In 1954 the flagship football radio programme, the “Carrusel Deportivo”, was born. Thanks to successive connections results from different stadium were reported, and for decades thousands and thousands of zurigorri followers were moved by the achievements of the lions narrated through the sound waves by prestigious speakers who overcame the technical difficulties of those years with improvised stories loaded with epic and suspense.

From that time until nowadays, there have been many and very loved speakers linked to the Athletic matches retransmisions. Antonio de Rojo was the voice of San Mamés in the first Carrusel, and together with him in Radio Bilbao Eduardo Ruiz de Velasco and his substitute, Guillermo Fernandez, stood out. Those were years of glory for the Athletic and for the radio, full of curiosities and anecdotes. As the one starred by Ruiz de Velasco, the day he covered the second leg of the European Cup in Manchester in which Athletic was eliminated in Maine Road, after their mythical victory in the snow-filled first leg. That afternoon, the radio aroused the zurigorri followers, who were hoping for a new victory. The BBC placed Ruiz de Velasco in the middle of one of the stands surrounded by English fans. The speaker narrated all the match and it wasn´t until the finish when he found out that a breakdown in the international signal that could not be repaired prevented his voice from being heard in Bilbao.

The figure of Sara Estévez and her chronicles on Radio Juventus also deserved recognition. She used to sign with the pseudonym Maratón, and along with her, Julio Garro and the speaker Paco Blanco also stood out.

Matias Prats and Jose Maria Garcia are also radio legends, the latter unforgettable in a photography next to the field in San Mamés, microphone in hand, wrapped in his coat and cleats to protect himself from the rain and the accumulated mud.

Bacalao, bacalao

Already in the 80s, Fede Merino and his famous “bacalao” must be mentioned. Jose Iragorri soon followed his steps, and nowadays gives his name to the pressroom in San Mamés. The list is numerous and there are surely missing names: Carlos Bacigalupe, Amalio Roca, Patxi Alonso, Alfonso Amezaga… In addition to all those who currently cover the zurigorri news and whom Athletic Club congratules on the International Radio Day.

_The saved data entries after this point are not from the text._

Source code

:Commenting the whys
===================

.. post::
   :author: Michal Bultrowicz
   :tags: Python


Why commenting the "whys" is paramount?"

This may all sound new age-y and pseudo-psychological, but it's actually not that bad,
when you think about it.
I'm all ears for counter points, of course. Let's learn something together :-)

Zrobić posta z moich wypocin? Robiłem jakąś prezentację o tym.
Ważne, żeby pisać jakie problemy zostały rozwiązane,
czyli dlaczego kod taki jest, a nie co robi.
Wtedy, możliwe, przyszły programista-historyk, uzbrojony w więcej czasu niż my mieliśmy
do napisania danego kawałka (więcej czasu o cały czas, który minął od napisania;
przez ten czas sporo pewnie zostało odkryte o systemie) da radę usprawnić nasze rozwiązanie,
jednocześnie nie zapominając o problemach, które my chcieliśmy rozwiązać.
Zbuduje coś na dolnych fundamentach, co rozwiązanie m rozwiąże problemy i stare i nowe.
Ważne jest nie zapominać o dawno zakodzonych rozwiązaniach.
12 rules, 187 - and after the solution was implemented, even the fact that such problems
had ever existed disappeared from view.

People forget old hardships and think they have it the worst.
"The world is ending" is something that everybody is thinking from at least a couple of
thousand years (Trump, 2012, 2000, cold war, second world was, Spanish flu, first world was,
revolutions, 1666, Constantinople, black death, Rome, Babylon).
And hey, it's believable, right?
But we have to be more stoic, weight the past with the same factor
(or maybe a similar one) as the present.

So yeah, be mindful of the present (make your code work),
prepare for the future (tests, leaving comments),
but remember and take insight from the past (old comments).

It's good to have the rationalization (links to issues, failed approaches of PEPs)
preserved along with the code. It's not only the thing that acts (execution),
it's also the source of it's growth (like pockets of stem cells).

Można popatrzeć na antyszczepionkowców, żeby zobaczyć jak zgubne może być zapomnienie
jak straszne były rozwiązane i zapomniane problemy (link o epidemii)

Professionals of the sound waves that have always followed the lions, sometimes solving unexpected obstacles not to disappoint the zurigorri audience. For example, when the Girondins Bourdeaux, in 1984, demanded to Radio Popular a million pesetas for radiating the match of the Cup of Europe in the Lescure Park. They refused. As they did not get any press passes, they obtained two tickets thanks to a contact in Bordeaux and got into the stands with the broadcast material hidden between their clothes and secretly broadcast the match among the public.

But the most remembered anecdote that does justice to the role that the radio has played in the zurigorri history is the one starred by the Jesuits Ignacio Ellacuria and Jon Sobrino in May 1984. In the middle of an army shooting against the population from El Salvador, who were refugeed in the bell tower of the cathedral, Ellacuría asked Sobrino how things were, and the answer of Sobrino left the door open to hope: “Not everything is lost, Noriega has just scored”. It found out thanks to a small transistor with which they followed their loving team. Upon hearing the news, Ellacuría smiled and added: “I told you, God never completely abandons his creatures”.